Dye-sensitized solar cells based on hollow anatase TiO2 spheres prepared by self-transformation method

Dye-sensitized solar cells (DSSCs) are fabricated based on hollow anatase TiO2 (HA-TiO2) spheres synthesized by a chemically induced self-transformation (CIST) strategy using urea as a base catalyst, whose walls are composed of anatase nanocrystals and exhibit hierarchical porosity. TiO2 hollow structured materials not only have low density, high specific surface areas, and hierarchically porous structures, but also exhibit high light-collection efficiency and fast motion of charge carriers.
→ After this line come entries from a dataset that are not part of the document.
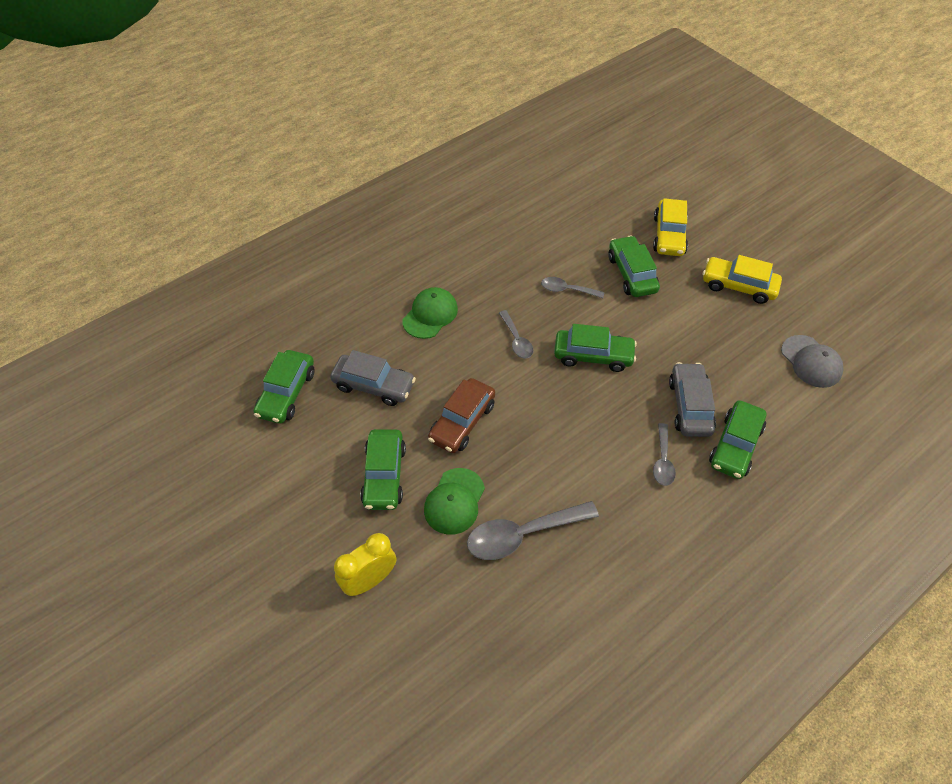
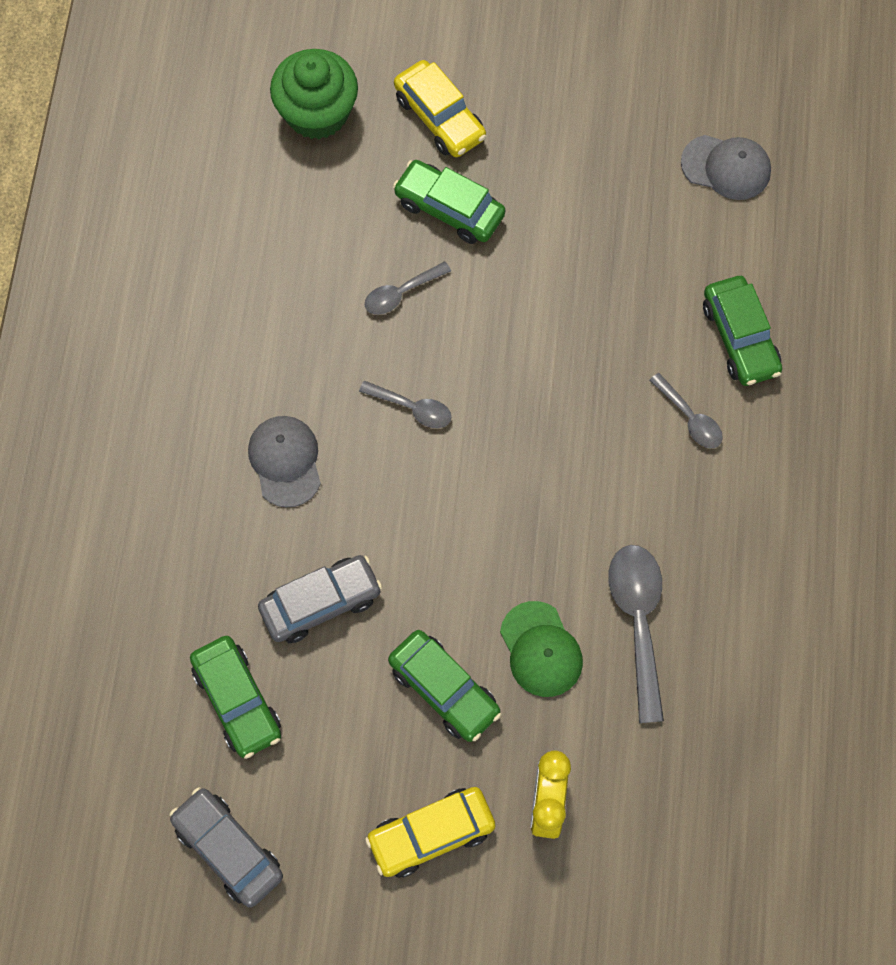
camera: 45 degrees left, 15 degrees up
(430, 315) = (285, 461): green cap -> grey cap
(462, 422) = (458, 558): brown car -> none
(522, 535) = (638, 621): grey spoon -> grey spoon turned 150 degrees clockwise
(593, 355) = (510, 355): green car -> none
(609, 195) = (317, 113): none -> green cupcake
(689, 406) = (659, 330): grey car -> grey car (228, 850)
(738, 286) = (575, 127): yellow car -> yellow car (431, 835)

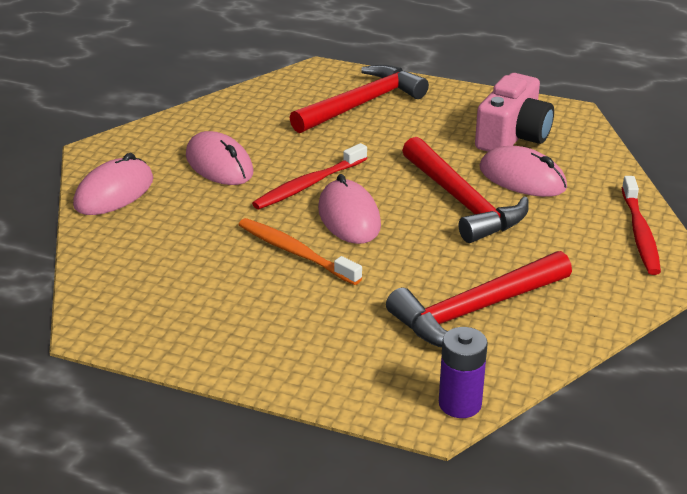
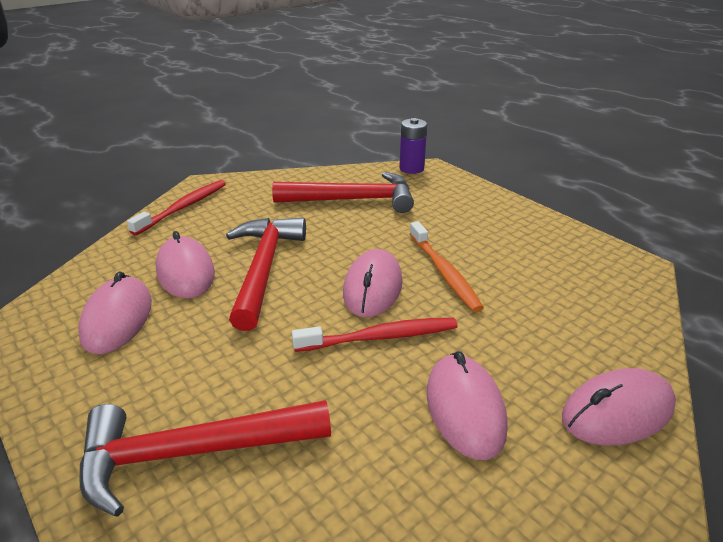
camera: 150 degrees left, 0 degrees up
(513, 136) = (117, 319): pink camera -> pink mouse

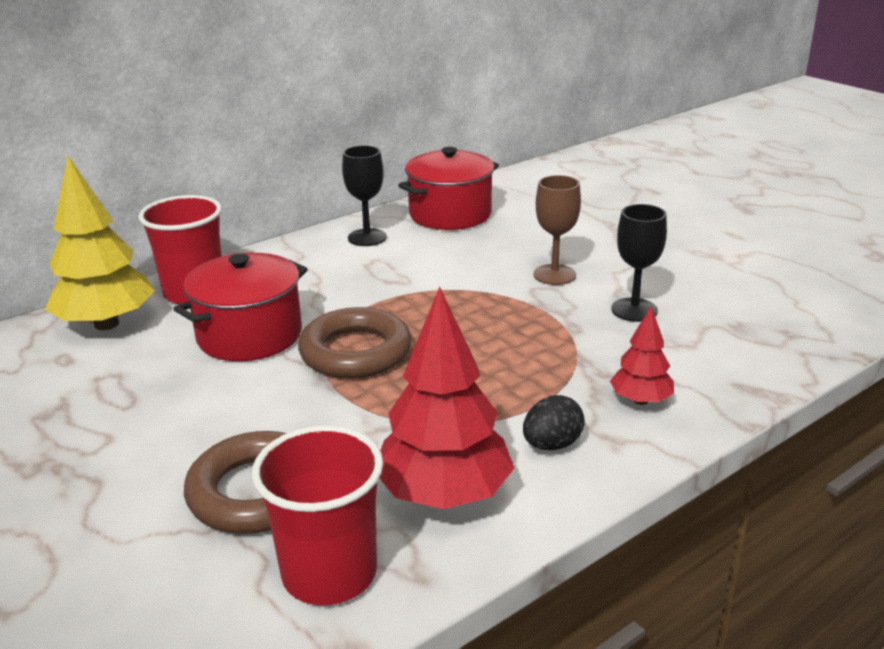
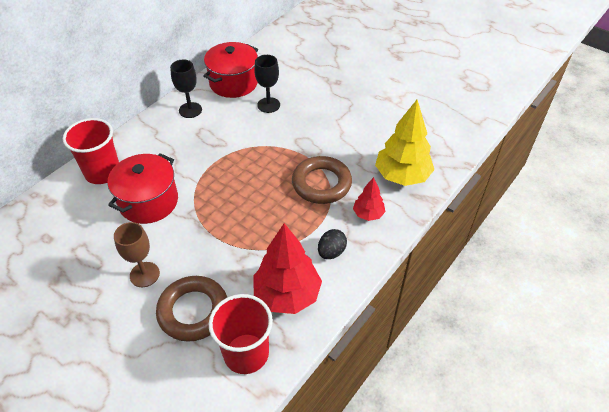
camera: 15 degrees left, 20 degrees up
(106, 324) = (60, 206): yellow tree -> yellow tree (402, 176)
(355, 352) = (212, 204): brown ring -> brown ring (321, 183)
(554, 275) = (305, 126): brown goblet -> brown goblet (144, 274)
(634, 310) = (353, 148): black goblet -> black goblet (268, 105)

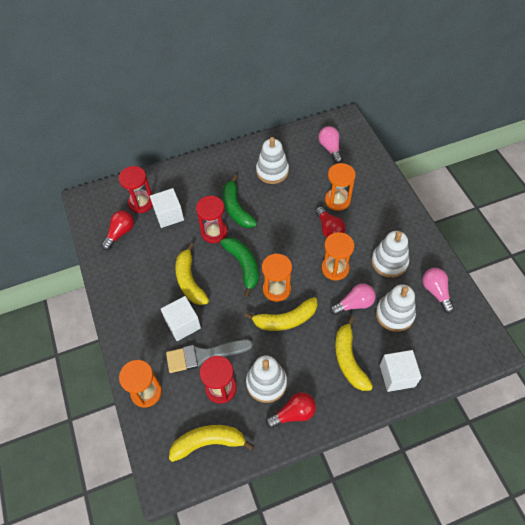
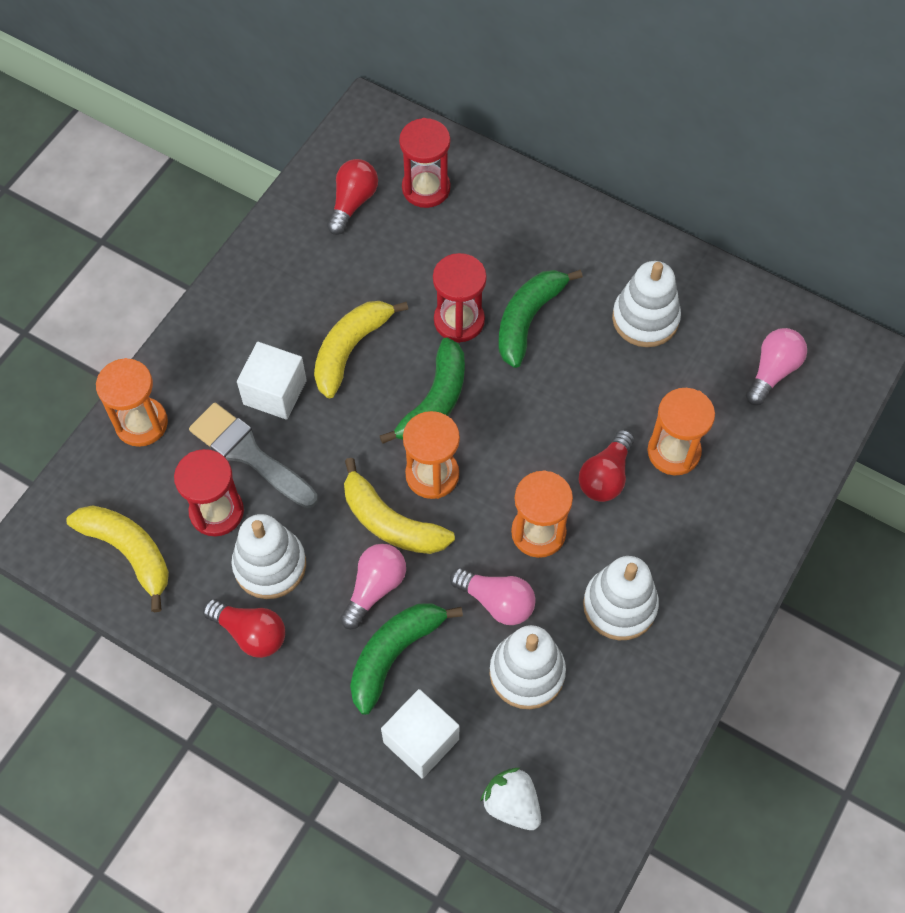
camera: 50 degrees right, 5 degrees up
(120, 233) = (352, 203): red light bulb -> red light bulb turned 60 degrees counterclockwise
(169, 215) = (437, 239): white cube -> none
(349, 359) = (394, 654): yellow banana -> green banana
(436, 292) = (621, 712): pink light bulb -> pink light bulb (374, 588)
(449, 359) = (512, 804): none -> white strawberry

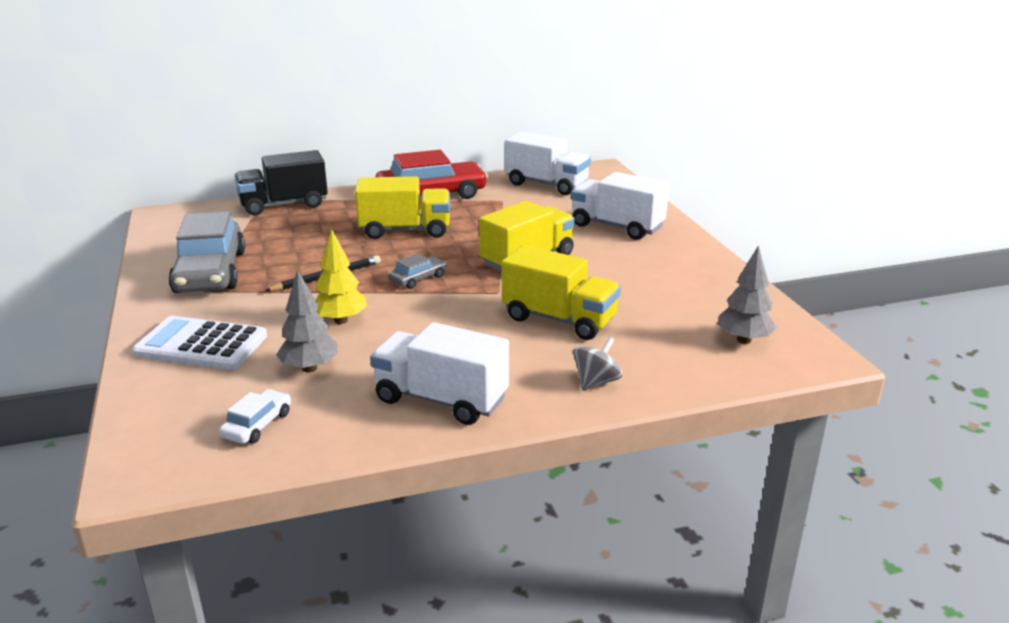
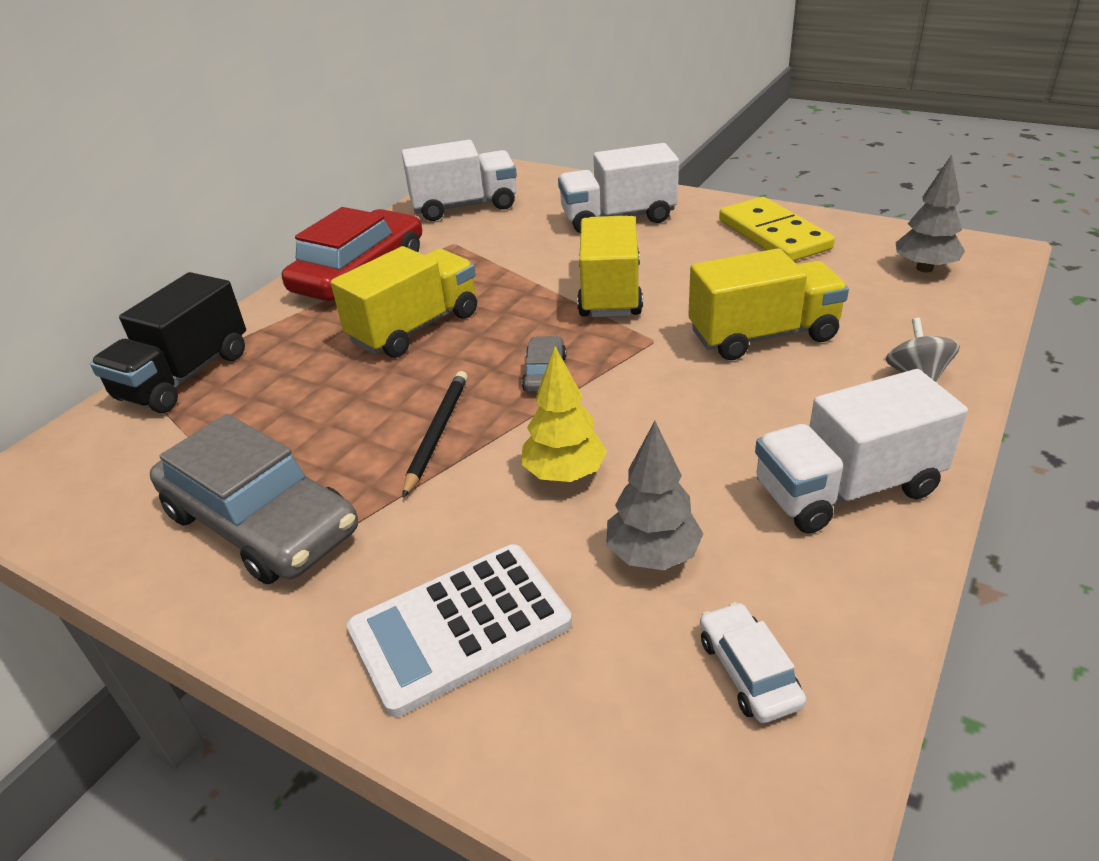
camera: 40 degrees left, 10 degrees up
(689, 277) = (773, 235): none -> yellow domino

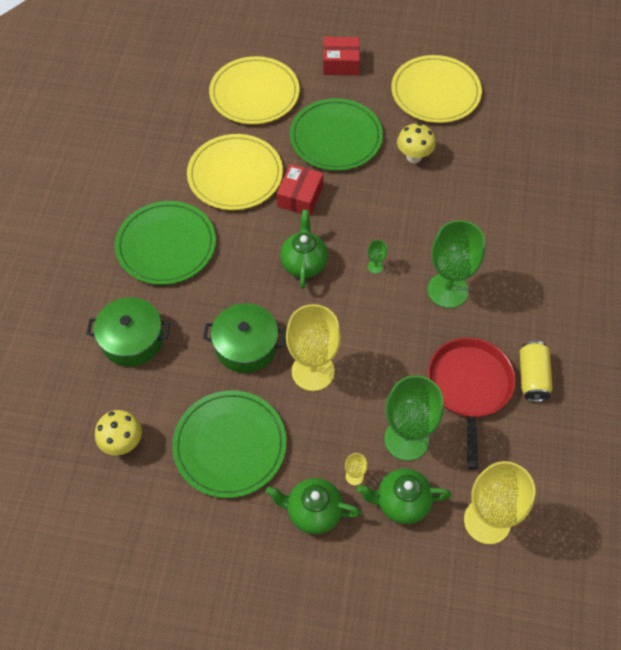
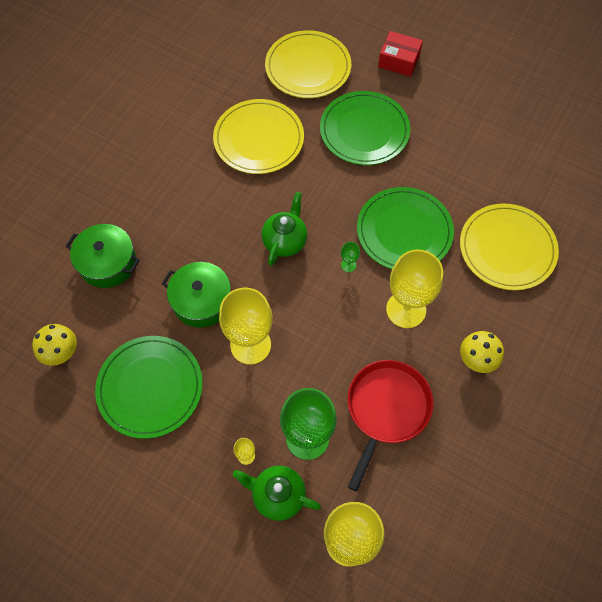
camera: 20 degrees right, 5 degrees up
(166, 245) = (172, 186): green plate -> green plate (404, 231)
(300, 196) = (308, 177): red box -> none
(313, 512) = (196, 475): green teapot -> none
(414, 156) = (429, 170): yellow mushroom -> yellow mushroom (476, 360)
(435, 92) = (476, 114): yellow plate -> yellow plate (507, 248)
(447, 290) = (406, 309): green goblet -> yellow goblet
(532, 377) = (450, 420): yellow can -> none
Effects of calcination temperatures on the performance of HA-TiO2 solar cells are investigated and discussed. With increasing calcination temperatures, the light–electricity conversion efficiencies (η) increase. At 600 °C, HA-TiO2 cells reach the highest efficiency. The performances of HA-TiO2 cells are also compared with Degussa P-25 (P25) TiO2 nanoparticle cells at the same film thickness, and their optimal efficiencies at 600 °C are 4.82 and 4.35%, respectively. The enhanced performance of HA-TiO2 cells is due to their high surface area and hierarchically nanoporous structures when compared with the nonporous TiO2 nanoparticles (P25).